No such post was sanctioned and there was no vacancy to be filled. The 5th respondent's appointment was rightly disapproved by the authorities. 6. There is no case that conditions prescribed under R.6B(2) where satisfied in this case. Thus no needle teacher could be appointed either under R.2(3) or under R.6B (2) or even under the proviso to R.6B(1). R.6B applies to the posts of specialist teachers for a period of six years from 1969-70. The proviso also can apply only to those posts and for those periods. The Manager's claim is for appointing a teacher in 1986 for a period not covered by R.6B. 7. It was then contended that the Government have passed an order Ext. P8 in favour of certain specialist teachers in similar circumstances.

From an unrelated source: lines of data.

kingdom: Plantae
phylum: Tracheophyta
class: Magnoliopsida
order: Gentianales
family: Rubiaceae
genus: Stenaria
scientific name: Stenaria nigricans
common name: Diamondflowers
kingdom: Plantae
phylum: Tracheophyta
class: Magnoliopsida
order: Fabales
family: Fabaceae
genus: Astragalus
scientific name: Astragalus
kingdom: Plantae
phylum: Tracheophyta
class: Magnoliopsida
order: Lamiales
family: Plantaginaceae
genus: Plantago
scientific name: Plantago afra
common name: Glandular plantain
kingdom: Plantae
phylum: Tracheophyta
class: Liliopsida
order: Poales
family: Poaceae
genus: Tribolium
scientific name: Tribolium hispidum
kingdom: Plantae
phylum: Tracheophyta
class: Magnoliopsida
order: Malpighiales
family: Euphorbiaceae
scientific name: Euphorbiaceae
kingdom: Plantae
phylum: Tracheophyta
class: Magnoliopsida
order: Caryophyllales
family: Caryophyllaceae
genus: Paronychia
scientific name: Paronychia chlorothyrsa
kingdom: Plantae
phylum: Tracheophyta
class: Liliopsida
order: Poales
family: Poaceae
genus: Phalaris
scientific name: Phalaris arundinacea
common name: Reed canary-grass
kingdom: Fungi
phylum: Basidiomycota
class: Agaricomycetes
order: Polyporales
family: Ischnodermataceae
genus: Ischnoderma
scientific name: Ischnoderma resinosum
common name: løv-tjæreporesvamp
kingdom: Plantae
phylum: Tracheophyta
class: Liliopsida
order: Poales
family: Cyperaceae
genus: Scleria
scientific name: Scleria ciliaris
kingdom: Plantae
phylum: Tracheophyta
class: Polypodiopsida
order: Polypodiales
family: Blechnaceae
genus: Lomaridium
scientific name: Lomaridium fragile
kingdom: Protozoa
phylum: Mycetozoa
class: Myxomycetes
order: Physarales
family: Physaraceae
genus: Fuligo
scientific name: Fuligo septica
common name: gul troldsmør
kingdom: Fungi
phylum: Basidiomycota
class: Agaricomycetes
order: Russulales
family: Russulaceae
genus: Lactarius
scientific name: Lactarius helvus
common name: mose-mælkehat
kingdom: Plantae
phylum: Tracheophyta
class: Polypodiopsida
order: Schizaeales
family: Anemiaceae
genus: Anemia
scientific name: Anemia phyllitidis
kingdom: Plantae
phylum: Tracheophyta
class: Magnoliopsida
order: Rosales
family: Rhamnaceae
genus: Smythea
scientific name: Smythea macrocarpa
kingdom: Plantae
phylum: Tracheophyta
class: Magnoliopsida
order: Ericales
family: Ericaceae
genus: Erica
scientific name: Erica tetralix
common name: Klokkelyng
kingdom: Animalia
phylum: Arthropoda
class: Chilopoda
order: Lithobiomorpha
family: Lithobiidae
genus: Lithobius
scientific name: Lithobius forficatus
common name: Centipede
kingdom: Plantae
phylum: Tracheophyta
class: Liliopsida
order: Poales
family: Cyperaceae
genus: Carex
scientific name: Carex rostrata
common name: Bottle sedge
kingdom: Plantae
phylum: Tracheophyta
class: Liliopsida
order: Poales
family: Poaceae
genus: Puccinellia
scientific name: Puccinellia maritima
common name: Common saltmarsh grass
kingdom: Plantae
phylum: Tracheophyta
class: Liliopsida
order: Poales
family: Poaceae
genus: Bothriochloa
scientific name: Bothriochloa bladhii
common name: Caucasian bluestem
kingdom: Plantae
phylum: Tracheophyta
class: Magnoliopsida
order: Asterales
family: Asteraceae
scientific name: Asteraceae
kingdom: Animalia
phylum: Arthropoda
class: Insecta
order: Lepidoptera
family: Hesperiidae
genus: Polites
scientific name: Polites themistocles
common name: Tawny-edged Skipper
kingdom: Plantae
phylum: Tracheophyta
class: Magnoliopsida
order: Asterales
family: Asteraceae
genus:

If the Government have on a wrong understanding and application of role 6B granted any favoured treatment to some teachers, it is no ground to give the same relief to the 5th respondent or to the appellant against the express statutory provisions. A specialist teacher who cannot be appointed for want of required pupil strength under R.6B (2) in 1986 cannot be appointed relying on another rule in Chapter XXIII. 8. It was lastly contended that the same question is pending before a learned judge of this Court in O. P. No. 192 of 1988 and the writ petition has been admitted and notice ordered. That is no ground to admit this writ appeal. The decision in this case will govern similar cases where the same question arises. The learned judge was therefore right in dismissing the Original petition and we see no merit in this writ appeal. Dismissed. Dismissed.